▶ **TASK REQUIREMENTS**:
Exact copy, no pictures: set down every entry below as written.

▶ **ENTRIES PROVIDED**:
☆ ☆ ☆

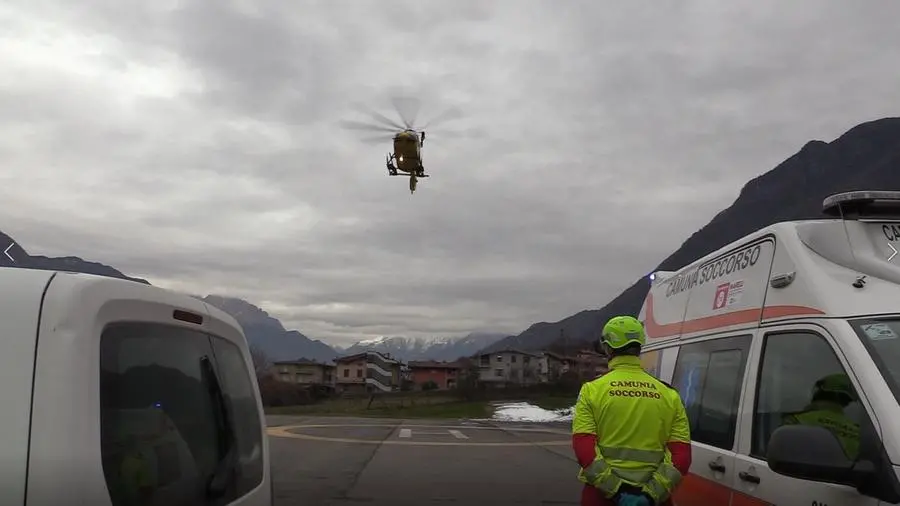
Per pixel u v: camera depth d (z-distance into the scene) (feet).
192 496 8.51
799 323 12.62
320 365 335.88
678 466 13.38
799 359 12.51
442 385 336.49
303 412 153.48
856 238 12.80
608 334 14.24
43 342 6.82
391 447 58.54
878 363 10.70
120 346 7.63
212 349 10.18
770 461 10.67
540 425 98.68
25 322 6.86
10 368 6.68
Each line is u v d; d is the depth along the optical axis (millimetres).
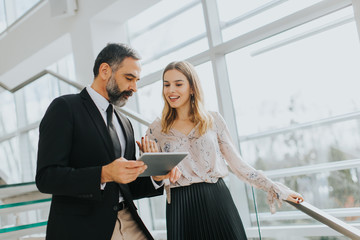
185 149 2197
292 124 4043
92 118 1723
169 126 2279
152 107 5012
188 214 2082
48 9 5938
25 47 6461
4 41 6980
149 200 2627
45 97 4043
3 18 7094
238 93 4328
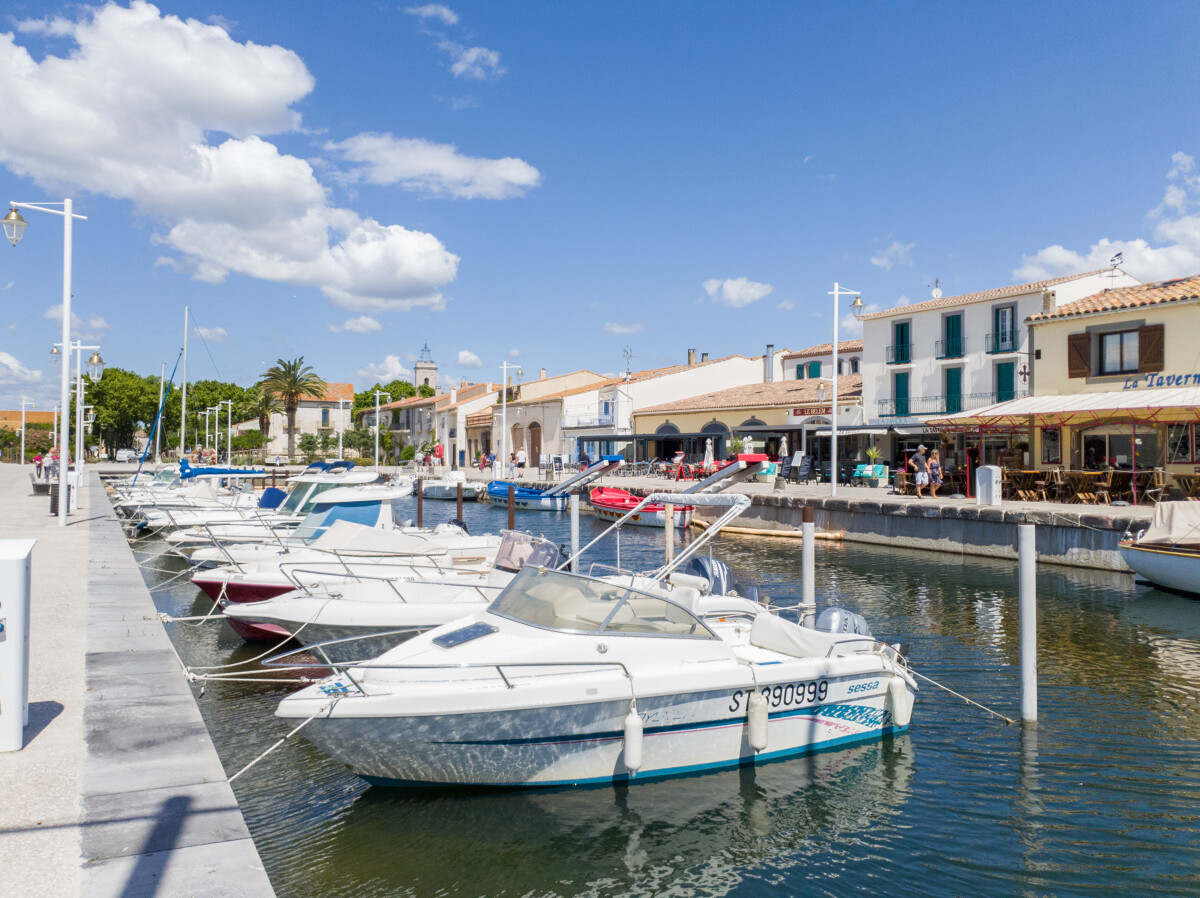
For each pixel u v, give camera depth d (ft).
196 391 316.81
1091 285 109.91
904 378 124.47
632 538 88.58
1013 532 67.00
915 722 29.27
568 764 22.89
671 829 21.36
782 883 19.06
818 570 63.93
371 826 21.40
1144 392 81.66
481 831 21.17
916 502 78.07
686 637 24.49
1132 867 19.75
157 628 29.63
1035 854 20.31
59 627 29.58
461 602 36.24
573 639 23.21
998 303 111.65
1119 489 78.59
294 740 27.32
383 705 21.04
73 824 14.07
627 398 165.89
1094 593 53.26
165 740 18.19
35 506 87.76
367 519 52.65
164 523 67.05
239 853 13.23
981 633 42.80
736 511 31.14
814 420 116.98
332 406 346.74
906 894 18.63
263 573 41.09
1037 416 88.79
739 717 24.54
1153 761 25.82
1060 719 29.53
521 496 124.98
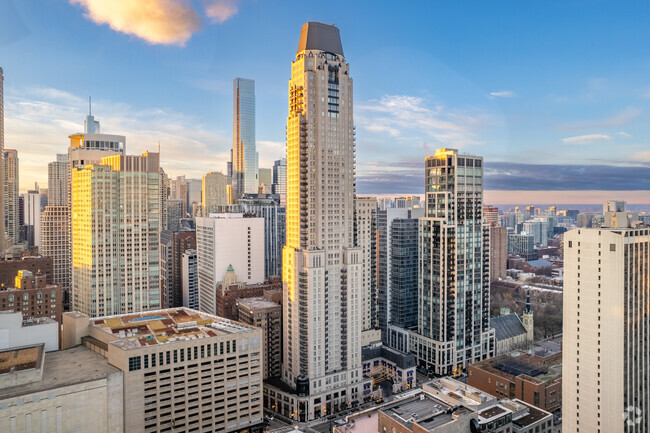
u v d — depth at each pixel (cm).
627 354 17900
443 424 16538
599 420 18250
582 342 18712
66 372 19638
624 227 19050
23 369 18038
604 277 17950
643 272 18338
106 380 19100
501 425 19625
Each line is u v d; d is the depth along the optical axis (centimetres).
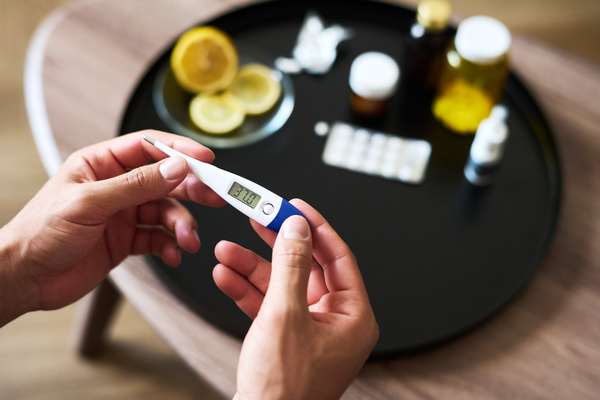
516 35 96
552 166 88
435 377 77
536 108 90
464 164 88
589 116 91
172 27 95
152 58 93
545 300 80
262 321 67
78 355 109
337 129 88
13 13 135
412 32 89
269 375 67
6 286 75
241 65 93
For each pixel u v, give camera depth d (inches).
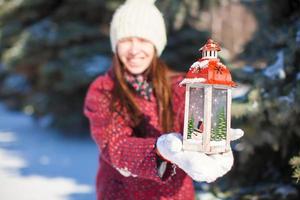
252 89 93.4
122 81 71.0
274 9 105.7
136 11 74.1
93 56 286.2
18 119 416.2
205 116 49.7
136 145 59.7
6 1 308.8
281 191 94.5
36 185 186.2
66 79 277.0
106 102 70.9
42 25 297.1
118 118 69.0
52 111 302.7
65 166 224.7
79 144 288.4
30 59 301.0
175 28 244.8
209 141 49.8
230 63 115.2
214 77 49.7
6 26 315.3
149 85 72.8
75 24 294.7
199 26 286.0
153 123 70.8
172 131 71.4
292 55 92.3
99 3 289.3
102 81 74.1
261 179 104.1
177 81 74.1
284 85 91.3
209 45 52.9
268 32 106.4
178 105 72.1
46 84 292.2
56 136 314.8
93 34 291.1
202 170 47.2
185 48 276.2
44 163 232.1
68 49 290.4
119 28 74.4
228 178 106.3
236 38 270.1
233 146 96.8
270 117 88.4
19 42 305.4
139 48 72.6
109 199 69.6
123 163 60.8
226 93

☆ ☆ ☆

▶ **COMPLETED EXERCISE**:
Per pixel u v: camera depth d (z-distance into the scene) (feet).
192 496 8.51
799 323 12.62
320 365 335.88
678 466 13.38
799 359 12.51
442 385 336.49
303 412 153.48
856 238 12.80
608 334 14.24
43 342 6.82
391 447 58.54
878 363 10.70
120 346 7.63
212 349 10.18
770 461 10.67
540 425 98.68
25 322 6.86
10 368 6.68
Each line is u v d; d is the depth along the optical axis (millimetres).
185 149 2197
292 124 4043
92 118 1723
169 126 2279
152 107 5012
188 214 2082
48 9 5938
25 47 6461
4 41 6980
149 200 2627
45 97 4043
3 18 7094
238 93 4328
For each pixel u v, give camera depth d (ft).
196 391 316.81
1091 285 109.91
904 378 124.47
632 538 88.58
1013 532 67.00
915 722 29.27
568 764 22.89
671 829 21.36
782 883 19.06
818 570 63.93
371 826 21.40
1144 392 81.66
481 831 21.17
916 502 78.07
686 637 24.49
1132 867 19.75
157 628 29.63
1035 854 20.31
59 627 29.58
461 602 36.24
573 639 23.21
998 303 111.65
1119 489 78.59
294 740 27.32
383 705 21.04
73 824 14.07
627 398 165.89
1094 593 53.26
165 740 18.19
35 506 87.76
367 519 52.65
164 523 67.05
239 853 13.23
981 633 42.80
736 511 31.14
814 420 116.98
332 406 346.74
906 894 18.63
263 573 41.09
1037 416 88.79
739 717 24.54
1153 761 25.82
1060 719 29.53
521 496 124.98
u v d — depth at each pixel (cm).
627 354 17900
443 424 16538
599 420 18250
582 342 18712
66 372 19638
624 227 19050
23 369 18038
604 277 17950
643 272 18338
106 380 19100
501 425 19625
Each line is u v d; d is the depth along the optical axis (centimetres).
516 35 96
552 166 88
435 377 77
536 108 90
464 164 88
589 116 91
172 27 95
152 58 93
545 300 80
262 321 67
78 355 109
337 129 88
13 13 135
412 32 89
269 375 67
6 286 75
241 65 93
For each pixel u v, give camera depth d (inches).
252 89 93.4
122 81 71.0
274 9 105.7
136 11 74.1
93 56 286.2
18 119 416.2
205 116 49.7
136 145 59.7
6 1 308.8
281 191 94.5
36 185 186.2
66 79 277.0
106 102 70.9
42 25 297.1
118 118 69.0
52 111 302.7
65 166 224.7
79 144 288.4
30 59 301.0
175 28 244.8
209 141 49.8
230 63 115.2
214 77 49.7
6 26 315.3
149 85 72.8
75 24 294.7
199 26 286.0
153 123 70.8
172 131 71.4
292 55 92.3
99 3 289.3
102 81 74.1
261 179 104.1
177 81 74.1
284 85 91.3
209 45 52.9
268 32 106.4
178 105 72.1
46 84 292.2
56 136 314.8
93 34 291.1
202 170 47.2
185 48 276.2
44 163 232.1
68 49 290.4
119 28 74.4
228 178 106.3
236 38 270.1
233 146 96.8
270 117 88.4
19 42 305.4
139 48 72.6
109 199 69.6
123 163 60.8
226 93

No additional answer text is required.